How can we manage that through a different git branching strategy?


Solution

  • To sum up what I suggested in comments, here's a way to handle the situation (which is quite similar to a project I worked on):

    Rather than using a main branch where every feature starts from and is merged into, create a branch for each environment (dev, preprod, prod).

    It would entail the following workflow:

    A feature branch is created off main, a developer works on it, then when ready the developer creates a PR into dev. At this point, review happens if your workflow requires it, then it's deployed to dev environment (depending on the specifics of your CI/CD chain).

    Same principle for preprod environment. When the feature has successfully been tested in the dev environment, the developer (or alternatively, your release manager / devops) creates a new PR from the feature branch to preprod. Review, merge, deploy, and test (sometimes other people handle it in preprod, internal QA or customer QA, it depends on the project).

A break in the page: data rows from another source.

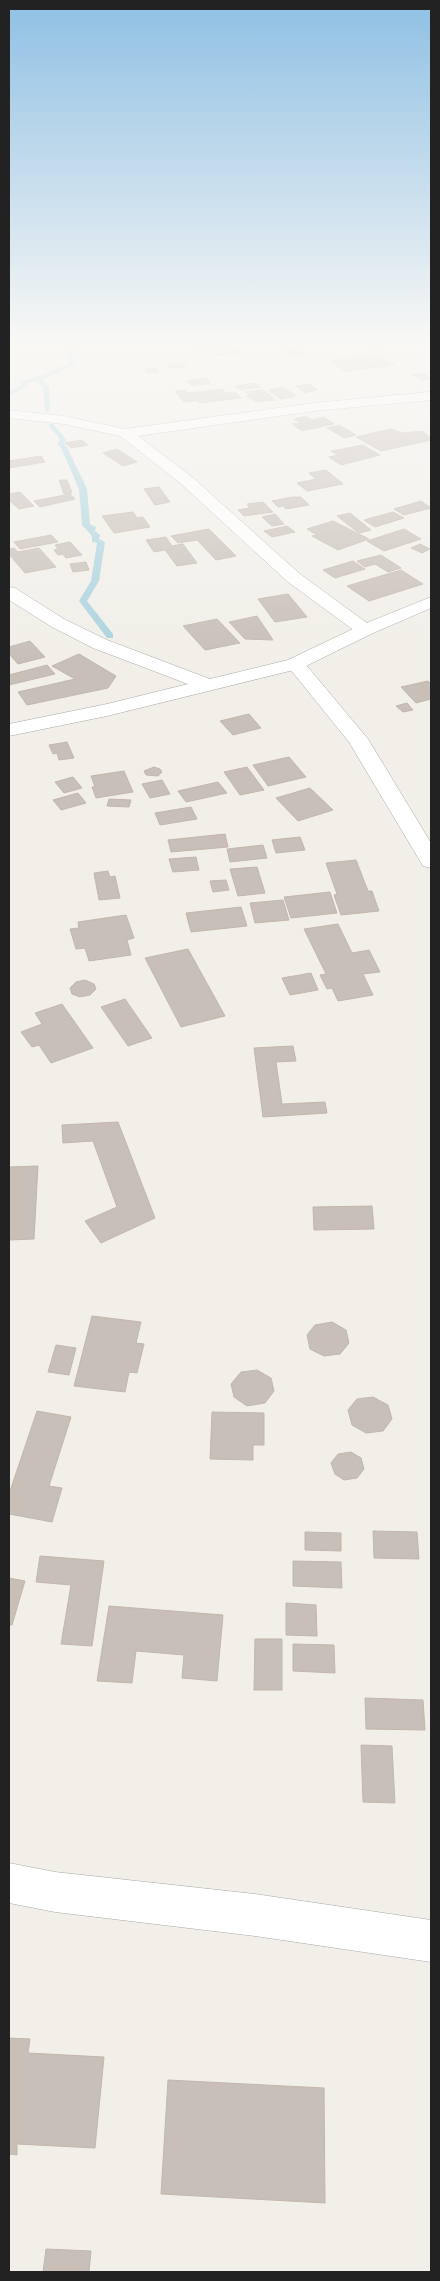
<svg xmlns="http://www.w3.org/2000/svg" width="440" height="2281" font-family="Raleway,sans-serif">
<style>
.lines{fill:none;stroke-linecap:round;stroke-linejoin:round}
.stream{fill:#aad3df;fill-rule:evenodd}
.building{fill:#c7bfb8;stroke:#c4b6ab}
.minor-casing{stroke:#a9a9a9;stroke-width:1}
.tertiary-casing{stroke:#a9a9a9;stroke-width:1}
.minor{fill:#fff;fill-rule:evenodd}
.tertiary{fill:#fff;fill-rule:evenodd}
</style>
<rect width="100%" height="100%" fill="#f2efe9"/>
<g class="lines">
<!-- stream -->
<path class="stream" d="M71,340H77V345L72,355L75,362L72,366L43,380L49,388L50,412L45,411L43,388L37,381L28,383L27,386L9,396V392L22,384L23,381L39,376L68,364L70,361L66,355L71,345Z
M49,424H53L66,439L64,444L67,447L87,489L90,524L96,527L95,531L100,535L99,539L105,542L99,581L87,601L113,634V638H107L79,601L91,581L97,543L92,542V536L82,525L79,489L61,448L57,444L60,439L49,426Z"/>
</g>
<!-- building -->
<path class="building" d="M364,340H379L387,344L377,346Z
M234,344L241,354L212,356L211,354L223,353L218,345Z
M211,345L213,349L198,350L196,346Z
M296,349L307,354L294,357L283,351Z
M377,353L395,365L345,371L330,361Z
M184,364L185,368H169L167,365Z
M145,368H157L159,372L147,373Z
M422,373L431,378L422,380L412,375Z
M206,378L211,383L192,386L187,381Z
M255,383L260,387L240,390L235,386Z
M309,384L317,390L305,393L296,386Z
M283,387L296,396L281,399L268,390Z
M222,389L226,393L235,392L241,398L199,403L197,401L184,402L175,391L185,390L188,393Z
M264,390L275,400L257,402L246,396L249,395L246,392Z
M306,416L312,420L324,417L334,424L302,431L292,424L300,423L294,419Z
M339,425L356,435L344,438L327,428Z
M391,429L402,433L422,431L431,438V440L381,451L356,437Z
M82,440L88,445L71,448L65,443Z
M363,445L380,455L341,465L329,457L338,455L331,451Z
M117,449L137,462L123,466L103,453Z
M41,456L45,462L9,468V461Z
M326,470L343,484L307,491L297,483L316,479L309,473Z
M59,480H67L72,493L64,494Z
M159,487L170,502L155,505L144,489Z
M20,492L34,506L19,509L9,500V494Z
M70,494L75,499L40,507L34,501Z
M292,497H301L309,505L286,509L283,506L278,507L272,501Z
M421,501L431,508L404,515L394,509Z
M263,502L273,512L244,516L238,510L250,508L247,504Z
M133,512L137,518L143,517L150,527L114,533L102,516Z
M393,512L404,518L375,527L364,520Z
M350,513L371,530L359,533L337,516Z
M275,514L284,524L272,526L262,517Z
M333,521L369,539L338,550L312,536L317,535L307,529Z
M287,526L295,532L272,537L264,531Z
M209,529L236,556L216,560L197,540L178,543L171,536Z
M404,529L421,539L384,551L367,541Z
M51,535L58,542L20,549L14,542Z
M166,537L172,546L183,544L197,563L177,566L165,550L154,552L146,540Z
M70,542L82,555L66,558L63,554L58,555L54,550L58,549L55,545Z
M420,544L430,549L422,553L411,548Z
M14,548L18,552L39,548L56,567L25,573L9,554V549Z
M381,555L401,568L388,572L375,564L365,567L357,561Z
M353,561L365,569L335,578L323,570Z
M86,562L89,570L73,572L70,564Z
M401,570L423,584L369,601L347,586Z
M288,594L307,617L275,622L258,599Z
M257,616L273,640L245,639L229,622Z
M217,619L240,643L205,650L183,626Z
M30,641L45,657L18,664L9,654V647Z
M79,654L116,676L108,688L27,705L18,692L75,679L52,666Z
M47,665L55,674L9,685V675Z
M428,681L431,684V699L416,703L401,687Z
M407,703L413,710L403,712L396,706Z
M249,714L261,728L233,735L220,721Z
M67,742L74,758L59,760L57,753L53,754L49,745Z
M289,757L306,777L268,786L253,765Z
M154,767L160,769L162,772L158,776L146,775L144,771Z
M247,767L264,790L240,795L224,772Z
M124,771L133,792L96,798L92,787H95L91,776Z
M73,777L82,788L64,793L55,782Z
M162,780L170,794L150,798L142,784Z
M218,782L227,793L186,802L178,791Z
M310,788L333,810L298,821L276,798Z
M78,793L86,803L61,810L53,800Z
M109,799L131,800L129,807L107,806Z
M191,807L197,819L160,825L155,813Z
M225,834L228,847L171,852L168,840Z
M300,837L305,850L276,853L272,840Z
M263,845L267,858L230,862L227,849Z
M196,857L199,870L173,872L169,859Z
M356,860L368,891H372L379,911L341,915L334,895L337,894L326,863Z
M257,867L265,893L238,896L230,869Z
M108,871L110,877L115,876L120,898L99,900L94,873Z
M226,880L229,890L213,892L210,881Z
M330,892L337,913L291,918L284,897Z
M283,900L289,920L255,923L250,903Z
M241,907L247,926L191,932L186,913Z
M126,915L134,938L127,940L131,955L89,961L85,948L76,949L70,929L79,928L78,922Z
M338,924L352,953L369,950L380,972L363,974L373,995L338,1001L332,988L327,989L320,975L326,974L304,929Z
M188,949L225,1016L181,1027L145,958Z
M311,973L318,990L290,995L282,978Z
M85,980L94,984L96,989L90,995L80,997L72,994L70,988L76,982Z
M125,999L152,1038L128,1046L101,1007Z
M62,1004L93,1048L51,1063L39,1045L32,1047L21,1032L42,1024L35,1013Z
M293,1046L296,1061L276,1062L282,1104L325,1102L327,1113L263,1117L254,1048Z
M118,1122L155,1218L101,1243L85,1221L117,1207L93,1141L63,1143L62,1125Z
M38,1166L34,1239L9,1240V1167Z
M372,1206L374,1229L314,1230L313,1207Z
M92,1316L141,1322L136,1343L144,1344L137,1373L129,1372L125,1392L74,1386Z
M332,1322L346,1330L349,1343L340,1354L324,1356L310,1349L307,1335L315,1325Z
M56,1345L76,1348L69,1375L48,1372Z
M257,1370L271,1378L274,1391L265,1403L247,1406L234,1397L231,1384L241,1372Z
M373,1397L388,1405L392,1419L383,1431L366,1433L352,1425L348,1410L357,1399Z
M37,1411L71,1417L49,1486L62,1488L52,1522L9,1514V1494Z
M212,1412L264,1413V1445H253V1460L210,1459Z
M351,1452L361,1458L364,1469L357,1478L344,1480L335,1474L331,1463L338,1454Z
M373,1531L417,1532L419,1559L374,1558Z
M305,1532L341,1533V1551L305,1550Z
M40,1556L104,1561L92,1646L61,1644L71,1585L36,1582Z
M293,1561L341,1562L342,1588L293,1586Z
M9,1578L25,1581L12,1625H9Z
M286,1603L316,1605L317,1636L286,1635Z
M109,1606L223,1615L217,1681L182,1678L184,1655L136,1651L132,1683L97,1681Z
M255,1639H282V1690H254Z
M293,1644L334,1645L335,1673L293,1671Z
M365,1698L423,1700L425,1730L366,1729Z
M361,1745L392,1746L395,1803L363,1802Z
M9,2038L30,2039L28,2053L104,2057L95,2148L17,2144V2155L9,2154Z
M168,2080L324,2088L325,2203L161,2194Z
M46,2249L91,2251L89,2272H43Z"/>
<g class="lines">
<!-- minor casing -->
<g class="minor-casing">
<path id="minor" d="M431,392V400L314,411L138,436L192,477L300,574L371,626L374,630L371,634L365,636L359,634L288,582L180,483L120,436L64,424L9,418V410L64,416L125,429L314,403Z
M295,658L302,660L368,739L431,843V868L423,866L420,861L349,742L286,664L288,660Z
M9,1863L55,1872L255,1894L431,1920V1962L255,1936L55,1912L9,1903Z"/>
</g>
<!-- tertiary casing -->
<g class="tertiary-casing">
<path id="tertiary" d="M9,587L15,588L64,619L107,640L210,679L288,660L359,626L431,597V608L371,634L302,668L107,716L9,736V724L107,704L188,684L93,648L52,627L9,600Z"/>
</g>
<!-- minor -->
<use href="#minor" class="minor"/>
<!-- tertiary -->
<use href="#tertiary" class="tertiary"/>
</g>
<!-- sky -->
<linearGradient id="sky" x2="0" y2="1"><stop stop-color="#8fc0e4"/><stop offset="0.52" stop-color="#f9f8f5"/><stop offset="1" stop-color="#f9f8f5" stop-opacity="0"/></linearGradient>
<rect width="440" height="659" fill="url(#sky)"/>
<!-- border -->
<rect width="440" height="2281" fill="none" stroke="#222222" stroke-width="20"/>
</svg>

    The day of the live deploy ("MEP" in french ;-) ) onto the prod environment, same thing when it comes to merging the features, but you'll have to merge prod into main afterwards, so that new feature branches can start from the state in production. In our case we also used to merge prod back into dev and preprod in case some features have skipped an environment, or some conflict has been handled slightly differently between envs.

    As you rightfully mentioned earlier, there's an important catch. Merging dev / preprod / prod into feature branches (to solve conflicts) is now forbidden, because it would then "embark" everything from the environment into the feature, which would become "polluted" with unwanted things. You'll have to create a temporary resolution branch (from the destination, where you merge your feature) to avoid this and keep your feature branch clean.

    Also, not sure you'll need both prod and main, as main will essentially represent the state of prod at some point. Could very well be handled through tagging prod after each live deploy, to mark where feature branches should be created from.

    Another caveat: with time passing, your dev/preprod branches will (more or less) slowly diverge from prod/main, mostly because of features merged and tested but rejected for some reason, which never went all the way to preprod/prod. It can be solved periodically by resetting dev/preprod on main/prod just after live deploy.